A Little Spiritual & Physical Sustenance

Providing the sustenance for one’s self and family is fundamental to a successful life and a healthy community/nation/state. We wouldn’t think of hiring a contractor to wipe our hind end after a bowel movement or having someone come in from the outside to have sex with our spouse, or love our children for us, but something as fundamental as providing the very food we eat has been outsourced, gladly.

I happen to believe that the root cause of most of our societal ills can be tied directly to the move away from agrarianism and towards urban cosmopolitanism. Can we survive this way? Sure, in the same way you can keep a body alive on life support. Is that what is best for humanity? The answer should be self evident.

(As I write this my wife is preparing dinner and the children are busy doing chores in the kitchen and the oldest walked in from splitting rails, saying that he was starving. My wife said “hunger builds character”)

I probably sound like a broken record and for that I apologize, but human beings are part of the natural world and are not exempt from the limitations of our nature. The more jammed up we are, the more our anxiety increases, like livestock raised in confinement. The lower the quality of our food, the longer the time between harvest and consumption, the more processes between raw and served, the more malnourished we become and nourishment, like hydration is essential to life.

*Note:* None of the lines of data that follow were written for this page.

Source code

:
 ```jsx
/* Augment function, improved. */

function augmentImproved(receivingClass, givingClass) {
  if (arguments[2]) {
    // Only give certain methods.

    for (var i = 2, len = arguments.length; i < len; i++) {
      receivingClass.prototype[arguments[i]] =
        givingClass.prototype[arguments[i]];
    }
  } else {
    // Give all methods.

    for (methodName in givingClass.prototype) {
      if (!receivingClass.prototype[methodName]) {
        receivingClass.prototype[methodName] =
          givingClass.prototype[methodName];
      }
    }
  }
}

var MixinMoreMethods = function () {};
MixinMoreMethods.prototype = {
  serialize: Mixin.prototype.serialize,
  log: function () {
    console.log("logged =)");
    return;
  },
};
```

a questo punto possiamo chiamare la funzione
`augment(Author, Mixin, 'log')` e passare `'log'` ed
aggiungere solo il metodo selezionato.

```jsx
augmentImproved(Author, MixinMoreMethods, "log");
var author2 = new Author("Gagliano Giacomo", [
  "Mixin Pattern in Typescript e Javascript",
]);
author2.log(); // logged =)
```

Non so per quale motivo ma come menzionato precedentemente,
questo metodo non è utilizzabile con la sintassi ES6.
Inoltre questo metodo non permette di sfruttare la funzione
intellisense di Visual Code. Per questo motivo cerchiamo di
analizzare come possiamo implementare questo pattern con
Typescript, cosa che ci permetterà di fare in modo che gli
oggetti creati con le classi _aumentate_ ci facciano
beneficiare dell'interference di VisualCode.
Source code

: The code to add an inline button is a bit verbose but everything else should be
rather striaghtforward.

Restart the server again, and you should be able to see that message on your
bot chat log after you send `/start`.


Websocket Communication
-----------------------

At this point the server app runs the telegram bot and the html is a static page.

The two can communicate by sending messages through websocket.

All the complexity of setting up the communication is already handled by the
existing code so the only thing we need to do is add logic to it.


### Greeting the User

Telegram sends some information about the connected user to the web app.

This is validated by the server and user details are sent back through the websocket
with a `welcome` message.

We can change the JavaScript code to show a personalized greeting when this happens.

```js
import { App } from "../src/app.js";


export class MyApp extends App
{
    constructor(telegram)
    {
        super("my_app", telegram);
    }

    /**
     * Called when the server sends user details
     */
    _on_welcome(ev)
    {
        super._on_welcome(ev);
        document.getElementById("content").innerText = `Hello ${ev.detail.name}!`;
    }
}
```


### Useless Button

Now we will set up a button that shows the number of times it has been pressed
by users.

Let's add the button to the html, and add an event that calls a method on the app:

We’re sick. Personally, culturally, politically, spiritually and intellectually because we aren’t living naturally. The worst part is that most of us don’t even consciously choose to live this way, we simply go along with the existing system because of convenience. It’s easy. Like staying in a bad relationship, like bearing the chains of servitude, like hanging on to a job because of the income.

Making the choice to live like we were meant to requires sacrifice. Toys, leisure time, distractions, excitement. Often times it leaves us out of tune with vast majority of our fellow man and aside from the basic needs of any organism, fitting in with everyone else is crucial to how we perceive ourselves. Being an iconoclast or an outsider is a far worse fate than dying of obesity or cancer.

The other day we were all standing outside after a shower and the largest, most colorful double rainbow I had ever seen created a perfect arc over our farm. The scent of lilacs filled the air and all of us, normally a loquacious bunch, stood there in rapt silence. I wondered how many people in the US were tucked into their climate controlled houses watching whatever passes for entertainment these days, guts plugged with overly processed food, their bloodstreams swimming with pharmaceuticals and felt a sense of profound sorrow that this was being missed, not just this one time, but for entire lives.

Maybe hunger will spark a revolution, but I certainly wish that it winds up being the kind that doesn’t involve conflict with others, but instead a resolution with ourselves.